Korumak ve yaşatmak istediği vatan topraklarında “Asi” ilan edildiğinde isyan etmedi, yılmadı, vazgeçmedi. Aksine ülküsüne daha da sarıldı ve emin adımlarla korkmadan yürümeye devam etti.
Atatürk, bu zorlu dönemlerde karşılaştığı tüm engellere rağmen, her zaman bir adım daha ileriye gitmeyi başardı. Kendisini ve milletini bu zorlu yolculukta yalnız bırakmayan, onu yola çıkaran gücün yalnızca bir halkın kurtuluş mücadelesi değil, aynı zamanda bir milletin yeniden dirilişi olduğunun bilincindeydi. O, yalnızca bir lider değil, bir umuttu; halkına, vatanına olan sevgisiyle cesaret veren bir simgeydi
“Ya istiklal ya ölüm!” diyerek, tüm imkansızlıklara karşı direndi, Türk milletinin bağımsızlık mücadelesinin sembolü oldu. Yalnızca askerleri değil, her yaştan, her meslekten insanı bu davaya inandırdı. Nehir gibi akıp giden zaman, yıllar boyu süren savaşlar ve ardından gelen Cumhuriyet’in ilanı, tüm bu mücadelenin zaferle taçlanmasını sağladı.
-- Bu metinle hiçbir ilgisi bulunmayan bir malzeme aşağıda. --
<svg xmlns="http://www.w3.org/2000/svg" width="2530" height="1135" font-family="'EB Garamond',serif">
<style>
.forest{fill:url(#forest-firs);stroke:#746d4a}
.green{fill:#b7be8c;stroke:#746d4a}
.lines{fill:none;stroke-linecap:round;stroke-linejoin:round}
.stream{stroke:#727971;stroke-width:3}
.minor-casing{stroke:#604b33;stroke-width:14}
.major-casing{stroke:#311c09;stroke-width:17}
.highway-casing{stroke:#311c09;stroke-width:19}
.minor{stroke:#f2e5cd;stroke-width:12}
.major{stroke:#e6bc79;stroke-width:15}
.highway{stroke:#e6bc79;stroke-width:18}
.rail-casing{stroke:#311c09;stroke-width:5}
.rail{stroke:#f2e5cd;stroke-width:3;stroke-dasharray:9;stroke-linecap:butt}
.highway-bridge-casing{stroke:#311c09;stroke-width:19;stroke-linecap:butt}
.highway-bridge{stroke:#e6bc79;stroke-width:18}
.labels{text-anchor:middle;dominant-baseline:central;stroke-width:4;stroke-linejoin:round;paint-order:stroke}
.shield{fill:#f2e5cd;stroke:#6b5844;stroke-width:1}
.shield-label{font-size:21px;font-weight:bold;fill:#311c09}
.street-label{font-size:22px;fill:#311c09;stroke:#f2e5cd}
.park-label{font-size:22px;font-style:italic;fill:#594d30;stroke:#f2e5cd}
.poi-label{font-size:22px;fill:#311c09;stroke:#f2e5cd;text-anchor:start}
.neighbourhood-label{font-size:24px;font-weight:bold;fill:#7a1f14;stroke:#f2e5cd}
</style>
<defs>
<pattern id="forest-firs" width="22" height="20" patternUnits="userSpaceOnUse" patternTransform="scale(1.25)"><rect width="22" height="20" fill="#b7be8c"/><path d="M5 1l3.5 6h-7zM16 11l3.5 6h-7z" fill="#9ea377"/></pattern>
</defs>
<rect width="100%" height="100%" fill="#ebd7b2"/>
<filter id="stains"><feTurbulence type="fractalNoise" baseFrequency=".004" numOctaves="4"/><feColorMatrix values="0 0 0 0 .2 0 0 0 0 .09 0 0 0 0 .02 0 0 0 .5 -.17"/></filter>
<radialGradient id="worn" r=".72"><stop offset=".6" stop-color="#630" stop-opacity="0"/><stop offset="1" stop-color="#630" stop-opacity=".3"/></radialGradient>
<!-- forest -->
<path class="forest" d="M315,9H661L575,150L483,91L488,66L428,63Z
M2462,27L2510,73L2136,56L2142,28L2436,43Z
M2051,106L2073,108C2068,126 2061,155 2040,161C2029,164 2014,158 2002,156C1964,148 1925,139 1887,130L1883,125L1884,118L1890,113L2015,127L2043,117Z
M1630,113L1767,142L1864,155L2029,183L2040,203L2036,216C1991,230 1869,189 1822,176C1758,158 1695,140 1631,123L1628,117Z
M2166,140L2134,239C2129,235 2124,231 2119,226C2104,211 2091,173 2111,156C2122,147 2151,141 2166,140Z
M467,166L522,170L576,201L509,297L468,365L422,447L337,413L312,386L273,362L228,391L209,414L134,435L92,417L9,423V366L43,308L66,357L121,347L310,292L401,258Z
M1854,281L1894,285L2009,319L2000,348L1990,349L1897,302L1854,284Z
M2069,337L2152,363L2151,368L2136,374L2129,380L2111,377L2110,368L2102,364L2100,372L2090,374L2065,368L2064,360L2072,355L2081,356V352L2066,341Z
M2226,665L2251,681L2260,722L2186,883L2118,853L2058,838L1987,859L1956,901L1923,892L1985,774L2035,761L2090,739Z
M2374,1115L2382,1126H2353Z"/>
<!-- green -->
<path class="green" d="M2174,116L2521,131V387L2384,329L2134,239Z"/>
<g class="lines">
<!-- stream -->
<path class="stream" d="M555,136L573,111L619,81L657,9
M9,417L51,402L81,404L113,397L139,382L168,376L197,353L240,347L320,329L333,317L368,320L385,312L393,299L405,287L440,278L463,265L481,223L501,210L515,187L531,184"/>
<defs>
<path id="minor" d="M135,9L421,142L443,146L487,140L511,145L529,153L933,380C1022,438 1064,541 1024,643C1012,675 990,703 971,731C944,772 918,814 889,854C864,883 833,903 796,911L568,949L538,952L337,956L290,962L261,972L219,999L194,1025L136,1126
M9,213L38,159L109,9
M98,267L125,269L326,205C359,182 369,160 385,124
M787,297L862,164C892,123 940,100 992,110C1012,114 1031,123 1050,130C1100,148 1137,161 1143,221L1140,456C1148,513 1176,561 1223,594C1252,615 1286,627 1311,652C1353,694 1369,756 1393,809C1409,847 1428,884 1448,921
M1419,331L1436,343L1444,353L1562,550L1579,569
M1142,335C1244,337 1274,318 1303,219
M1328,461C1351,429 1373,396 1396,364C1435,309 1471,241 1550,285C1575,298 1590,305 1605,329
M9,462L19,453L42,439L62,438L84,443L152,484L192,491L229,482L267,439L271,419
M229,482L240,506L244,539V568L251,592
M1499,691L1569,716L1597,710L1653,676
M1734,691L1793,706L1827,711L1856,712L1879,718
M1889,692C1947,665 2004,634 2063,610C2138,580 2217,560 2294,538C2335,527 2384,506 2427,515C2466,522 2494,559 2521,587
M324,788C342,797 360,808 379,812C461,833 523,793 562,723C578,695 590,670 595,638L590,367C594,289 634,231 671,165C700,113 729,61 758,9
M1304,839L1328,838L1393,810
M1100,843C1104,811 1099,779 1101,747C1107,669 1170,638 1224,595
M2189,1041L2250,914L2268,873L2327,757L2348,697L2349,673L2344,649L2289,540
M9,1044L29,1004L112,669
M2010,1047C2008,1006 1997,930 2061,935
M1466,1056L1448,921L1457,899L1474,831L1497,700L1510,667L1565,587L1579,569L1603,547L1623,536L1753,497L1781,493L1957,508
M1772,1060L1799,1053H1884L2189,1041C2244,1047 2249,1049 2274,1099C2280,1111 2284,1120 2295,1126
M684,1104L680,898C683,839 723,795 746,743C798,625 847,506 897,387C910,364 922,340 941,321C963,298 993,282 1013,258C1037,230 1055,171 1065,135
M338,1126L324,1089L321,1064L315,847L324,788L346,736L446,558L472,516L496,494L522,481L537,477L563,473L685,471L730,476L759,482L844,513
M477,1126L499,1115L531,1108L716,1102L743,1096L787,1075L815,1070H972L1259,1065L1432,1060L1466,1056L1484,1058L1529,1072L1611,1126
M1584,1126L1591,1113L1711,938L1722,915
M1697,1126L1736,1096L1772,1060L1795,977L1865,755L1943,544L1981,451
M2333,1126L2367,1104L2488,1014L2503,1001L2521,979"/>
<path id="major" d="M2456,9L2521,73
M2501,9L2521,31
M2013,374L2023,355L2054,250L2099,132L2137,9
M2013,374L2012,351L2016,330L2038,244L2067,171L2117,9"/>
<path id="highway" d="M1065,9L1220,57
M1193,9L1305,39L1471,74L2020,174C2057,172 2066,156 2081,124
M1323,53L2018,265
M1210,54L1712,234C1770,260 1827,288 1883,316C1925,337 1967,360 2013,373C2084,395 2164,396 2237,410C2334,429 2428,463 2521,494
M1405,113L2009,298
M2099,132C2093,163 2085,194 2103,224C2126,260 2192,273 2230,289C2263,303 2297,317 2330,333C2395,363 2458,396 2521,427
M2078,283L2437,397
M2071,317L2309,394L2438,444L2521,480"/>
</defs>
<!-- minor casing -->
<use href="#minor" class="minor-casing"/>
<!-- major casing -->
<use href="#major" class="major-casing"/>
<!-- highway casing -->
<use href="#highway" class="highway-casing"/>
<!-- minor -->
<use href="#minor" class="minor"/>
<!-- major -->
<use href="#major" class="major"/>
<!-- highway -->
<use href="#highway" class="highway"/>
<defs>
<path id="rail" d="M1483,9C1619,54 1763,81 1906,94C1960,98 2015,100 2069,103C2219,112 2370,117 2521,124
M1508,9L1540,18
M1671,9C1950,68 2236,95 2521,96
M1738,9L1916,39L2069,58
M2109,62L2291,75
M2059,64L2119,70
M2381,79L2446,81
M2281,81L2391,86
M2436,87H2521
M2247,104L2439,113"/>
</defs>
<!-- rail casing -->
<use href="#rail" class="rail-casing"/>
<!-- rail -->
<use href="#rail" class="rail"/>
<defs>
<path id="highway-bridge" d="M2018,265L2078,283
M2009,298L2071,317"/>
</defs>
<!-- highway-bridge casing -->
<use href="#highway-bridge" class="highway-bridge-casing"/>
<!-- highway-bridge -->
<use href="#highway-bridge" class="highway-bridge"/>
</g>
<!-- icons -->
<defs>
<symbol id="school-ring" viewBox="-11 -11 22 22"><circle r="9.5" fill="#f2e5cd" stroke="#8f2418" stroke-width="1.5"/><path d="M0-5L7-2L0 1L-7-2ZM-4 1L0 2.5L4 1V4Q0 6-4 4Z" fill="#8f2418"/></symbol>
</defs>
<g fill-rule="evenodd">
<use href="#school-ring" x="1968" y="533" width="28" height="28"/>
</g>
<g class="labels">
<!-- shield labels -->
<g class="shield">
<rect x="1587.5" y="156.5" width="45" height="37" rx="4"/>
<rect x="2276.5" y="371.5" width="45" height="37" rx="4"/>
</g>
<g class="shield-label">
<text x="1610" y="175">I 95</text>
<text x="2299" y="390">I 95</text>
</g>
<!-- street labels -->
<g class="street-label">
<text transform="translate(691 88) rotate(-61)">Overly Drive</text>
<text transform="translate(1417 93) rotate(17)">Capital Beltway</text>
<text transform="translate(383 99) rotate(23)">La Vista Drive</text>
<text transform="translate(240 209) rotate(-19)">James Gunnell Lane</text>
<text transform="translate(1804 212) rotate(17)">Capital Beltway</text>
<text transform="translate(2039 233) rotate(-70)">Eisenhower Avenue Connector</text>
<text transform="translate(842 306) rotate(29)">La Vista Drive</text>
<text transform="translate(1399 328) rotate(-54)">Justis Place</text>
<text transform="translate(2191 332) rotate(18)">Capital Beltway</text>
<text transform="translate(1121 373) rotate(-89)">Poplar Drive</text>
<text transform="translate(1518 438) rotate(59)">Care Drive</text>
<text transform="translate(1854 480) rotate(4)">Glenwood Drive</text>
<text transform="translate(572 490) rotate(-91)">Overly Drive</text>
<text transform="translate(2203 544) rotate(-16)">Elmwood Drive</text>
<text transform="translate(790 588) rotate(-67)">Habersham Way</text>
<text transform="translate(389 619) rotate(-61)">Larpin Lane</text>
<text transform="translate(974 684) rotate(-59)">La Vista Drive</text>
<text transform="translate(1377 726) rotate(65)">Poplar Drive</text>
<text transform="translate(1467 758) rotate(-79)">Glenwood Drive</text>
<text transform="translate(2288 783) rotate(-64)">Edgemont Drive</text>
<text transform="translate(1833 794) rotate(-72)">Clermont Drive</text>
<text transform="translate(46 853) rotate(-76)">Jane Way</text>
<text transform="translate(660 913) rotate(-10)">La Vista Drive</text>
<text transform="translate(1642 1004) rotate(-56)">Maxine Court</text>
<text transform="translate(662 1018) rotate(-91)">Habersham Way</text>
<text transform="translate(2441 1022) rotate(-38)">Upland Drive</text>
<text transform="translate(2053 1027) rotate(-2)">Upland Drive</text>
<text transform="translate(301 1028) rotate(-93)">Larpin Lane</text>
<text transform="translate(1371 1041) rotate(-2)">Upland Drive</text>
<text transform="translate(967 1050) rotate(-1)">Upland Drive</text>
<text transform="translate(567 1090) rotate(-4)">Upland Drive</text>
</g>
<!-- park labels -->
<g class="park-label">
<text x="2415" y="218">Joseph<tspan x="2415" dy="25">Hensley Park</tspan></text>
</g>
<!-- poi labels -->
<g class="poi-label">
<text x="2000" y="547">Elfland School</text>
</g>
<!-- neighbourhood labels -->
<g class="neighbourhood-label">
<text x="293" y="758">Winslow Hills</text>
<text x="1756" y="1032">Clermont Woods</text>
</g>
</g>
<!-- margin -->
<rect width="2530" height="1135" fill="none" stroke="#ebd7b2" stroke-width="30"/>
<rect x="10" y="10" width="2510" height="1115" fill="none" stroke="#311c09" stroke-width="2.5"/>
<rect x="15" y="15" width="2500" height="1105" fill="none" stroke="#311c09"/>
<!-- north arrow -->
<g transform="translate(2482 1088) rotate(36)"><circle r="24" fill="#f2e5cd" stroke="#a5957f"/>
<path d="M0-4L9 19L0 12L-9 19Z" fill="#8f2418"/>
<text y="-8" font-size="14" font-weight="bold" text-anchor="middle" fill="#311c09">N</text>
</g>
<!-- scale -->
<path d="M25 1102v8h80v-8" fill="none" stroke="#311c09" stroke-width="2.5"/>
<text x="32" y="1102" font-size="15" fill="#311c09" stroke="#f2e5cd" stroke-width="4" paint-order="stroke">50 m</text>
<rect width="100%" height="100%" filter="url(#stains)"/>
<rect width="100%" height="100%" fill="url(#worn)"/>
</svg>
Atatürk, her adımında milletinin gücüne inandı, halkının birliğinden ve birlikte yürüyüşünden güç aldı. "Cumhuriyet, bilhassa kadınlara verdiği haklarla" bir çağdaşlık simgesi haline gelirken, ülke her geçen gün modernleşmeye devam etti. O, halkına sadece özgürlüğü değil, aynı zamanda onurlu bir yaşamı da vaat etti. Vazgeçmedi
Oysa bizler ne kadar da kırılganız. Bir şey istemediğimiz şekilde gerçekleştiği anda küsüp oynamayan, depresyona giren, psikolojik tedavi alan, ilaçlara sarılan bir toplum olduk. Çocukluk döneminde hep kazanan ve yenilgiyi tatmayan, nasıl mücadele edeceğini bilmeyen bir nesil yetişiyor. Hepimiz birer prens ve prensesiz. Ancak dünyada birkaç yer dışında monarşi kalmadı. Yani kral ya da kraliçe olacağınız bir hükümdarlık maalesef yok. Rekabet dünyasında güçlü olmak zorundasınız. Kırılganlığa tahammül yok.
Bu yüzden yani güçlü çocuklar için metanetli ebeveynlere ihtiyacımız var. Tıpkı Zübeyde Hanım gibi.
Mustafa Kemal cepheye gideceği için Makbule ağlamaya başlamıştı. Zübeyde Hanım: “Sen asker kardeşisin, ayıp, ağlanır mı hiç. Memleket için giden insan ölse bile ağlanmaz, koş misafirlere şerbet ez.” dedi. İşte bu yiğit annenin evladı askerlikten şu cümlelerle istifa ediyordu. Vazgeçmiyor tehlikeye dimdik ve kendine güvenerek yürüyordu.
“Kutsal vatan ve milleti parçalanmak tehlikesinden kurtarmak ve Yunan ve Ermeni isteklerine kurban etmemek için açılan Millî Mücadele uğrunda milletle beraber serbest şekilde çalışmaya resmî ve askeri sıfatım artık engel olmaya başladı. Bu kutsal amaç için milletle beraber sonuna kadar çalışmaya mukaddesatım adına söz vermiş olmam sebebiyle pek âşıkı bulunduğu yüce askerlik mesleğiyle bugün ilgimi keserek istifa ettim…”
Herkesin özenerek baktığı üniformasını çıkarmış, apoletlerini bir kenara koymuştu. Vazgeçebildiği için buradayız.